EXTRACTED TEXT
..............................

I am working with a builder to finalize design of a house on the great lakes in Canada (zone 6).
Our wall plan is 2 x 2x4 with 3 layers of roxul batts vertically in the stud bays and horizontally in between the stud bays and interior poly vapour barrier. The builder has a good reputation for energy efficient houses and reports no problems in walls he has investigated after many years in place.

From reading about monitoring moisture levels in double stud walls ( http://www.greenbuildingadvisor.com/blogs/dept/musings/monitoring-moistu...)
It seems as though this type has some risk associated with elevated moisture, particularly north walls.
My thought was to sheath the north wall with plywood, other walls with osb and use a ventilated rain screen behind unfinished white cedar siding all the way around. I am wondering if this is enough or whether we need to do plywood all the way around or put roxul boards on the outside to keep the sheathing warmer, or use a different wall system altogether with exterior foam or roxul board sheathing.

..............................

INFORMATION SUPPLIED

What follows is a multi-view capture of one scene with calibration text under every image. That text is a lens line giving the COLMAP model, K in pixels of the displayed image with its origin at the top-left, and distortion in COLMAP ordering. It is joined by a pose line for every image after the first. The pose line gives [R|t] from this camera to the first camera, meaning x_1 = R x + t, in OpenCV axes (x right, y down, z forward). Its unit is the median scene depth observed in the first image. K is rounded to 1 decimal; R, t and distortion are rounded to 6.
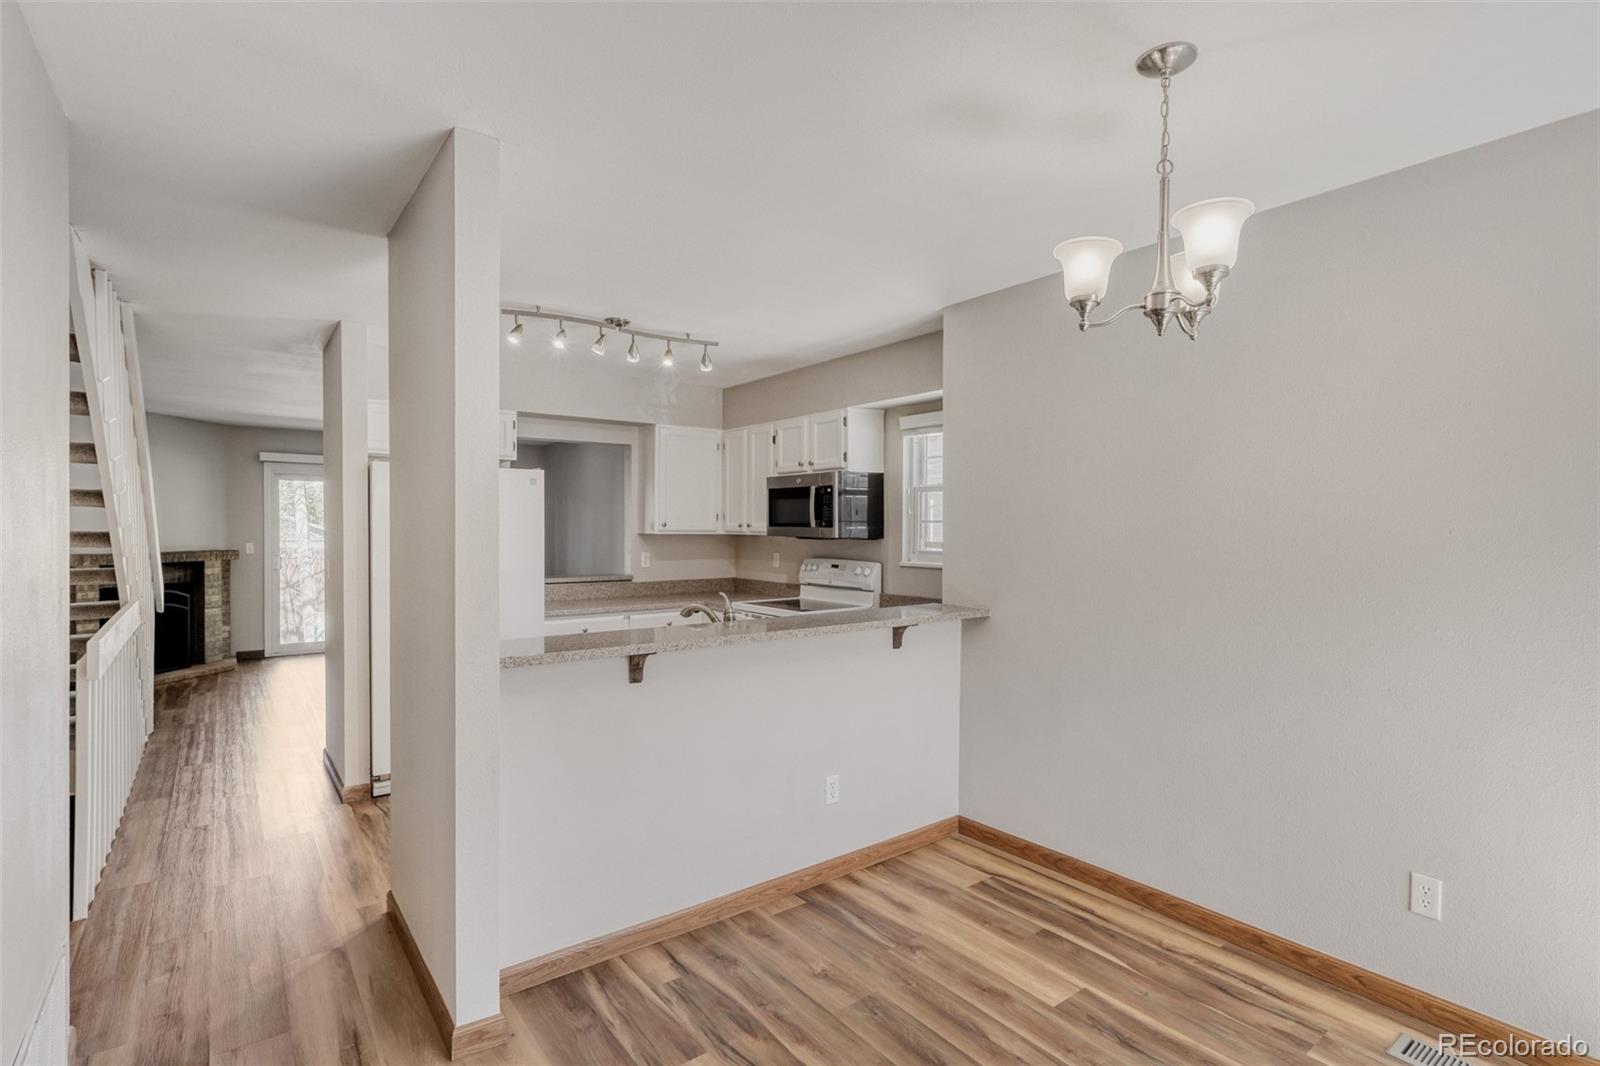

..............................

CHECK YOUR UNDERSTANDING
1) Set down the stretch of the double-stud wall post from "Our wall plan" through "particularly north walls.", word for word.
2) Besides the plan of plywood on the north wall and OSB elsewhere, what other options does the writer of the double-stud wall post consider? List every one.
3) According to the double-stud wall post, what siding does the writer plan to use?

SOLVED PROBLEMS
1)
Our wall plan is 2 x 2x4 with 3 layers of roxul batts vertically in the stud bays and horizontally in between the stud bays and interior poly vapour barrier. The builder has a good reputation for energy efficient houses and reports no problems in walls he has investigated after many years in place.

From reading about monitoring moisture levels in double stud walls ( http://www.greenbuildingadvisor.com/blogs/dept/musings/monitoring-moistu...)
It seems as though this type has some risk associated with elevated moisture, particularly north walls.

2)
- Using plywood sheathing all the way around
- Putting roxul boards on the outside to keep the sheathing warmer
- Using a different wall system altogether, with exterior foam or roxul board sheathing

3) Unfinished white cedar siding, installed over a ventilated rain screen all the way around.